21.12.2019, 12:11 Uhr

„Sea-Eye“ Weihnachten auf dem Mittelmeer – das Rettungsschiff „Alan Kurdi“ startet von Palermo aus

Die „Alan Kurdi“. (Foto: Fabian Heinz)Die „Alan Kurdi“. (Foto: Fabian Heinz)

Am Freitagabend verließ das deutsche Rettungsschiff „Alan Kurdi“ den Hafen von Palermo. Bürgermeister Leoluca Orlando erschien persönlich, um der Crew eine erfolgreiche Mission und sichere Heimkehr zu wünschen. Zuvor hatte er die Crew im Rathaus von Palermo empfangen und die Flagge von Palermo an den Kapitän Uwe Doll überreicht.

REGENSBURG Rückenwind erhalten die Regensburger Seenotretter aus dem Erzbistum Paderborn. Im Oktober wurden die Spenden bei „Sea-Eye“ knapp. Eine Mission musste deshalb ausfallen. Generalvikar Alfons Hardt nahm Kontakt mit „Sea-Eye“ auf und sicherte sofortige Unterstützung des Erzbistums zu, um die Einsatzfähigkeit der „Alan Kurdi“ zur Jahreswende sicherzustellen.

„Die Unterstützung aus Paderborn kam keinen Tag zu früh. Die Flucht über das Meer ist zu dieser Jahreszeit besonders gefährlich. Wir sind Erzbischof Hans-Josef Becker unendlich dankbar, der so wiederholt deutlich macht, dass es unser aller Menschenpflicht ist, das Leben Schutzsuchender zu retten“, sagt Gorden Isler, Vorsitzender von „Sea-Eye“.

Dem Hilferuf im Oktober folgten auch die Abgeordneten der Stadt Konstanz. So erhielt „Sea-Eye“ eine schnelle Nothilfe über 5.000 Euro. Konstanz ist neben Hamburg die zweite, deutsche Stadt, die „Sea-Eye“ finanziell unterstützt und dem Bekenntnis zum sicheren Hafen weitere, konkrete Maßnahmen folgen lässt. .
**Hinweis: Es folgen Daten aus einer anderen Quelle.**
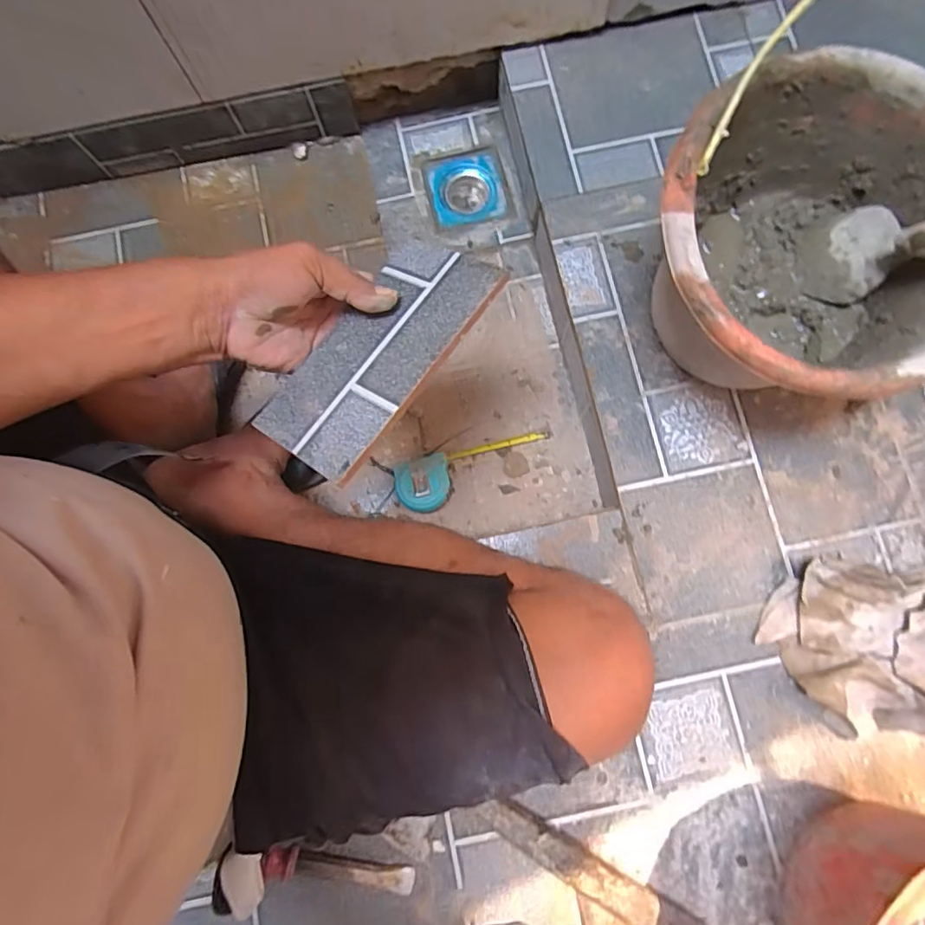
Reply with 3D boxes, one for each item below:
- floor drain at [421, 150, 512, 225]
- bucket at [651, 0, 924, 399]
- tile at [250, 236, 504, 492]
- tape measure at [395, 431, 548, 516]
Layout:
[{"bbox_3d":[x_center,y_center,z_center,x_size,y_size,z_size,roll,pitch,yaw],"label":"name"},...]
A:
[{"bbox_3d":[0.006,-0.378,0.773,0.106,0.038,0.107,-13,81,0],"label":"floor drain"},{"bbox_3d":[0.305,-0.196,0.506,0.267,0.237,0.314,23,83,5],"label":"bucket"},{"bbox_3d":[-0.059,-0.083,0.399,0.098,0.006,0.195,31,76,27],"label":"tile"},{"bbox_3d":[0.015,0.012,0.659,0.192,0.033,0.064,-15,79,-1],"label":"tape measure"}]

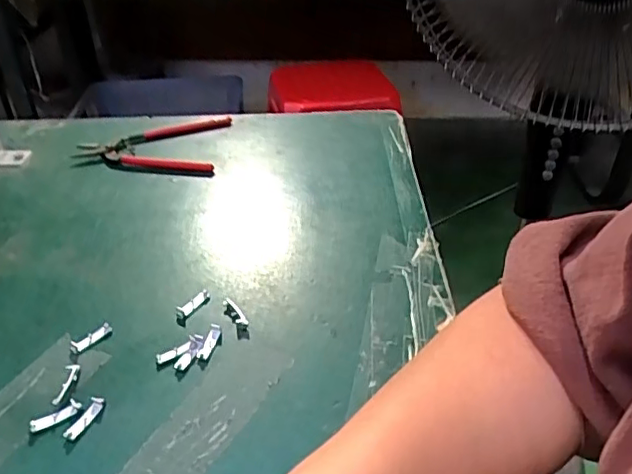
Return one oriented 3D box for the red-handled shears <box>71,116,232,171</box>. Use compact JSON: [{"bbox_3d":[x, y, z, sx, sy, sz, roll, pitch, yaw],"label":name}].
[{"bbox_3d":[-0.172,-0.098,0.617,0.146,0.013,0.103,0,37,2],"label":"red-handled shears"}]

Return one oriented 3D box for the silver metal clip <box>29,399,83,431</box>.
[{"bbox_3d":[-0.154,0.107,0.346,0.029,0.005,0.010,-25,43,-28],"label":"silver metal clip"}]

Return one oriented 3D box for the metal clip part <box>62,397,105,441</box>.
[{"bbox_3d":[-0.137,0.107,0.345,0.008,0.005,0.030,14,40,20],"label":"metal clip part"}]

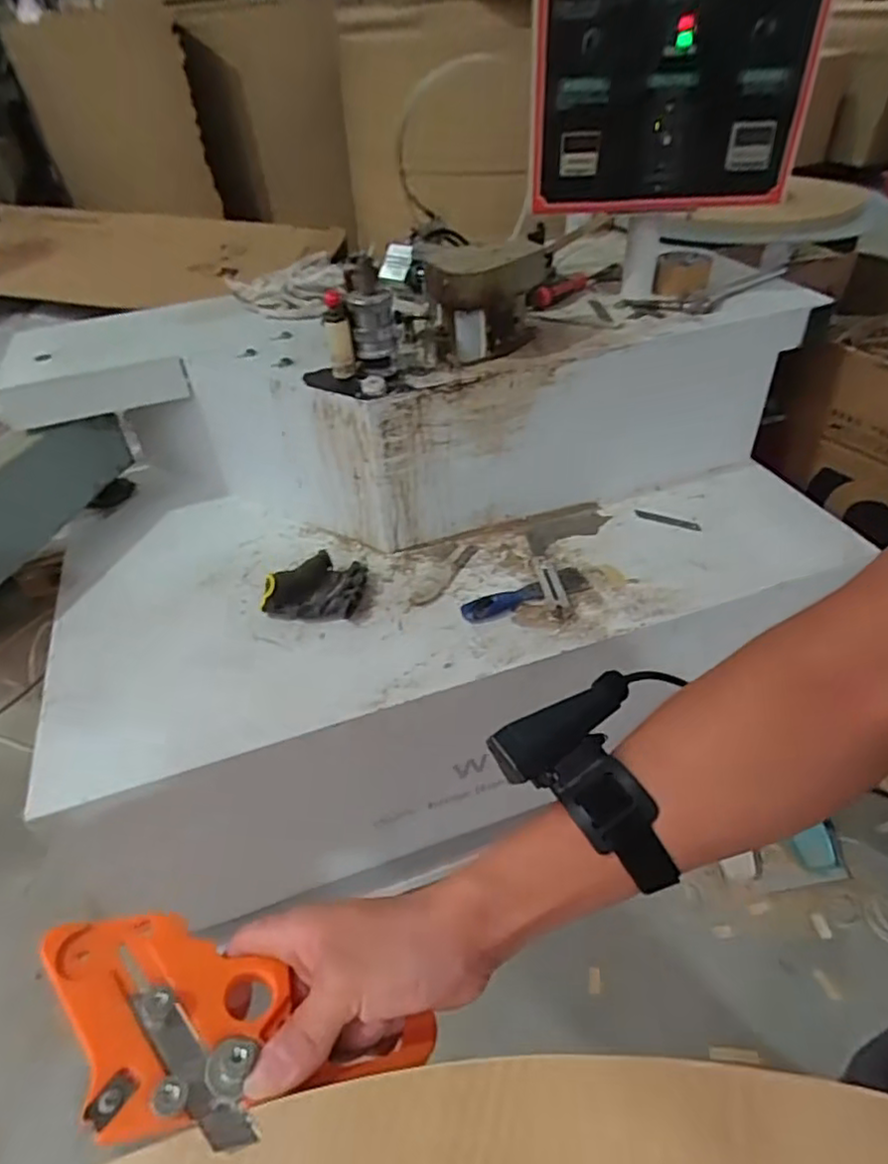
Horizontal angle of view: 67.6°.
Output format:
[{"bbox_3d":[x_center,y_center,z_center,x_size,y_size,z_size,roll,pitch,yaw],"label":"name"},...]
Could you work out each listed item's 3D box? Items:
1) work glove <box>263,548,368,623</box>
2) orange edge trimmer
[{"bbox_3d":[-0.177,0.002,0.903,0.134,0.064,0.089,-1,41,4],"label":"work glove"},{"bbox_3d":[-0.105,0.214,0.307,0.178,0.044,0.081,10,43,15],"label":"orange edge trimmer"}]

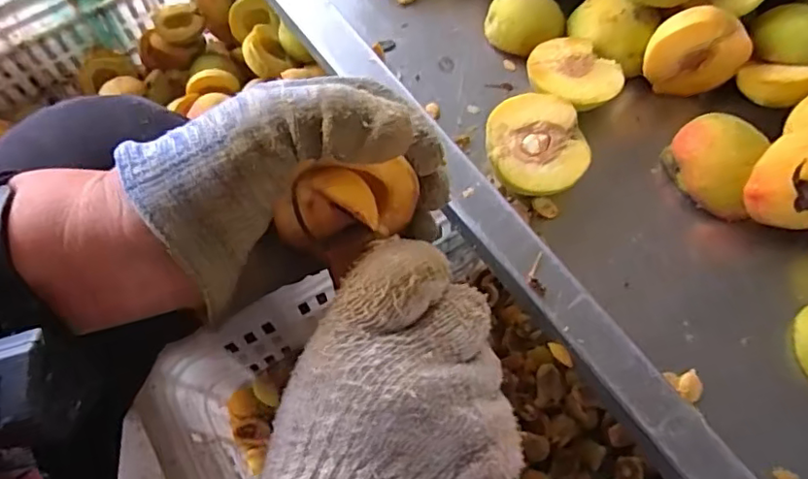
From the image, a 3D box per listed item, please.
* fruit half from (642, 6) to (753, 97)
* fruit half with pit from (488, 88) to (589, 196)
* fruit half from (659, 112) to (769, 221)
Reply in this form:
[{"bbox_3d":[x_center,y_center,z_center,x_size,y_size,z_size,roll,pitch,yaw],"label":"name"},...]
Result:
[{"bbox_3d":[0.187,-0.123,0.380,0.060,0.057,0.024,1,67,2],"label":"fruit half"},{"bbox_3d":[0.080,-0.052,0.364,0.057,0.040,0.060,-1,67,1],"label":"fruit half with pit"},{"bbox_3d":[0.193,-0.046,0.359,0.043,0.034,0.062,-20,68,-7],"label":"fruit half"}]

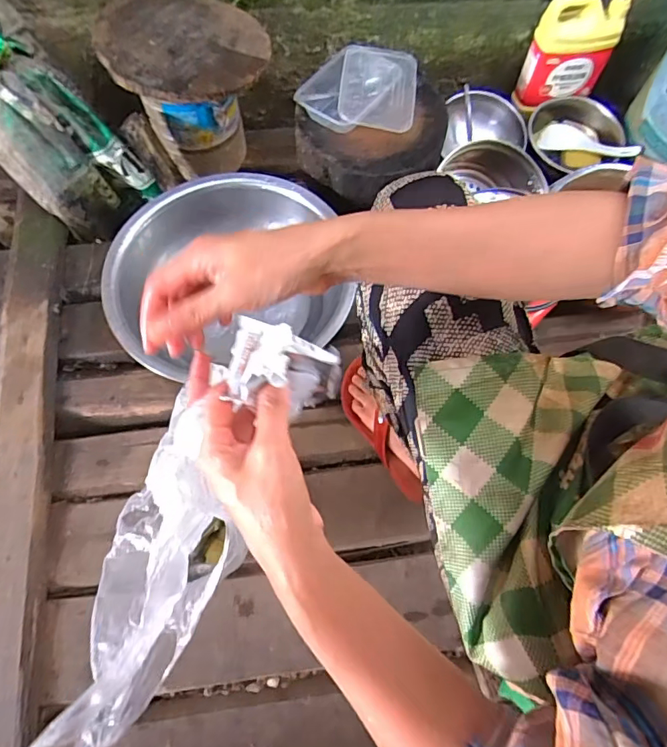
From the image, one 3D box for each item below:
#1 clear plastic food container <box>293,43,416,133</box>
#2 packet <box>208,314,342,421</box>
[{"bbox_3d":[0.040,-0.465,0.811,0.189,0.053,0.172,9,67,2],"label":"clear plastic food container"},{"bbox_3d":[-0.033,-0.003,0.304,0.073,0.053,0.042,3,67,0],"label":"packet"}]

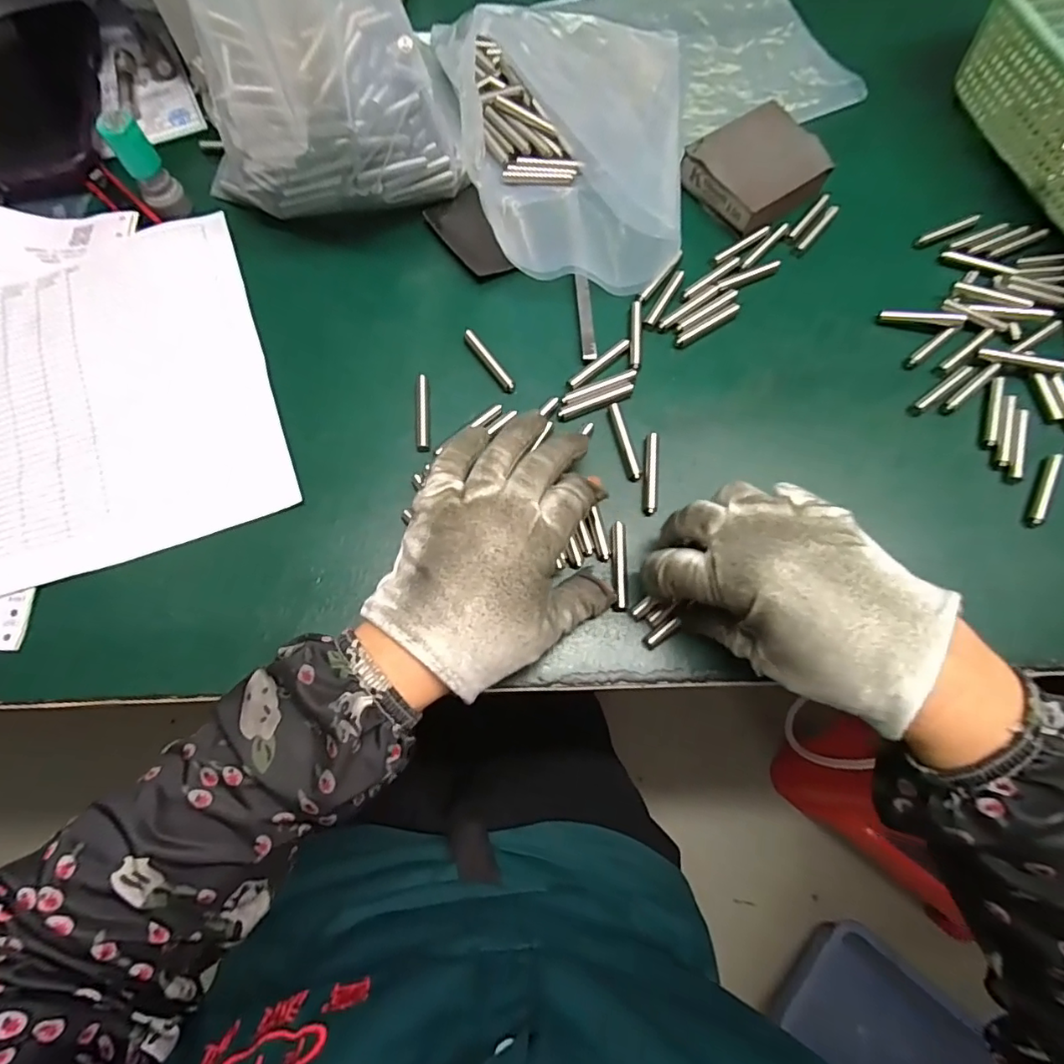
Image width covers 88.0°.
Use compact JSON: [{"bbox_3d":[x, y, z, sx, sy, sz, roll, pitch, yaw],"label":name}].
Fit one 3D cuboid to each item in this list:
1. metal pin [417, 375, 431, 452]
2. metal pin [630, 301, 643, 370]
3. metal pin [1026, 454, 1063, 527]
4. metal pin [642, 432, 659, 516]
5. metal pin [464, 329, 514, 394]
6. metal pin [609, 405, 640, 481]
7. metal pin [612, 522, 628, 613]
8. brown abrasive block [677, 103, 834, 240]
[{"bbox_3d":[-0.064,-0.071,0.327,0.007,0.006,0.049,-2,74,-2],"label":"metal pin"},{"bbox_3d":[0.066,-0.124,0.344,0.007,0.004,0.050,5,74,0],"label":"metal pin"},{"bbox_3d":[0.293,-0.025,0.314,0.006,0.008,0.048,27,75,6],"label":"metal pin"},{"bbox_3d":[0.068,-0.033,0.317,0.008,0.007,0.048,4,74,0],"label":"metal pin"},{"bbox_3d":[-0.026,-0.105,0.339,0.008,0.004,0.048,-34,77,-11],"label":"metal pin"},{"bbox_3d":[0.054,-0.053,0.322,0.007,0.007,0.048,-12,74,-5],"label":"metal pin"},{"bbox_3d":[0.048,0.018,0.298,0.008,0.006,0.049,3,74,-1],"label":"metal pin"},{"bbox_3d":[0.154,-0.247,0.373,0.082,0.020,0.073,-34,77,-11],"label":"brown abrasive block"}]

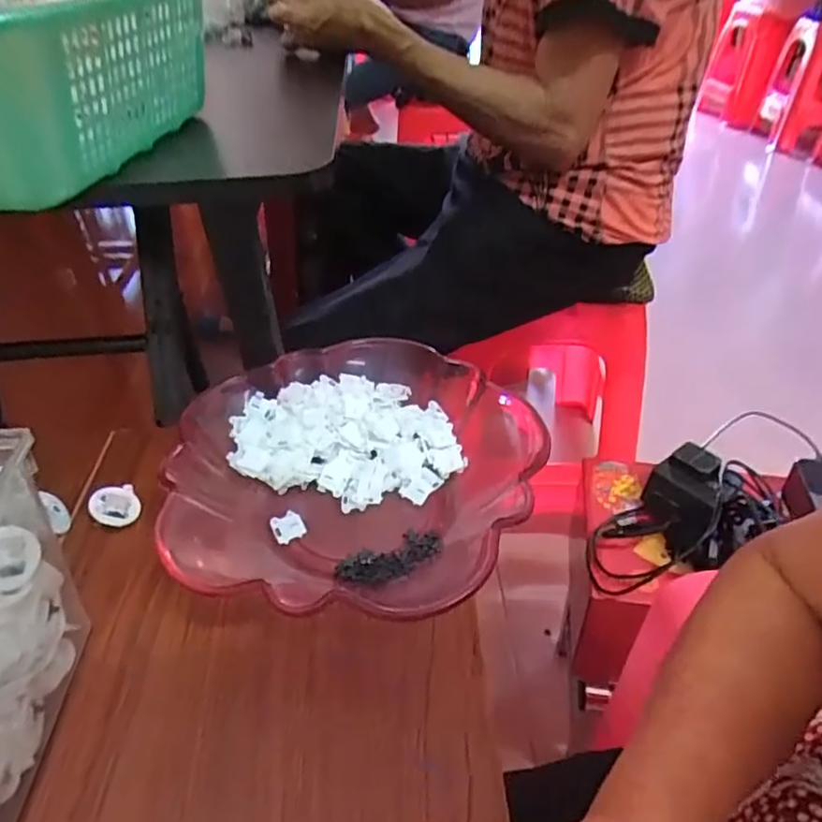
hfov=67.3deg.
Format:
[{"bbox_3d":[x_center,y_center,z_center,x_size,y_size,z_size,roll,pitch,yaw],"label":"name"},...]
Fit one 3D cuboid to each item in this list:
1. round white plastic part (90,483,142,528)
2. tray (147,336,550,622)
[{"bbox_3d":[-0.211,0.068,0.442,0.033,0.008,0.033,23,38,-19],"label":"round white plastic part"},{"bbox_3d":[-0.040,0.044,0.430,0.233,0.059,0.239,11,41,14],"label":"tray"}]

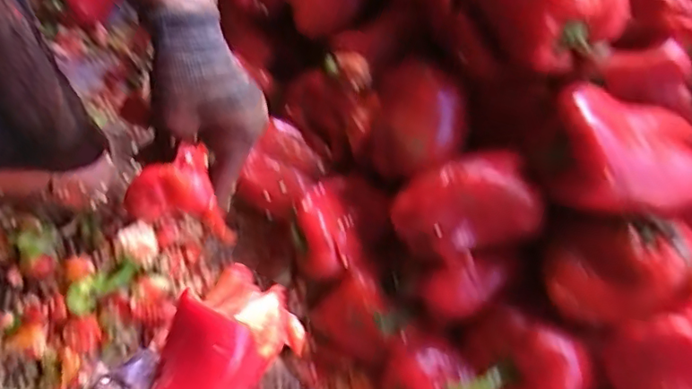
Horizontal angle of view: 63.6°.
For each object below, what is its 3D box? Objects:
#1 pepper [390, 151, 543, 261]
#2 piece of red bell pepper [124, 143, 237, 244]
[{"bbox_3d":[0.092,0.004,0.431,0.108,0.050,0.073,-10,70,-6],"label":"pepper"},{"bbox_3d":[-0.102,-0.002,0.352,0.069,0.031,0.043,13,70,3],"label":"piece of red bell pepper"}]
Palermo soll der neue Seenotrettungsstützpunkt für die „Alan Kurdi“ werden. So soll das Schiff ab sofort von Palermo aus in Rettungseinsätze starten. „Nach der Bruchlandung des italienischen Innenministers Matteo Salvini, sind die italienischen Häfen wieder offen“, sagt Julian Pahlke, Sprecher von „Sea-Eye“. Zuvor musste die „Alan Kurdi“ von Spanien aus starten. Die kürzere Anfahrt ins Einsatzgebiet ermöglich höhere Anwesenheitszeiten der „Alan Kurdi“, in der Libyschen Such- und Rettungszone und geringere Einsatzkosten. „Wir sind gern in Palermo. Der Bürgermeister und die Menschen dort haben uns mit offenen Armen empfangen. Daher wollen wir hier unseren neuen Stützpunkt errichten“, sagt Pahlke weiter.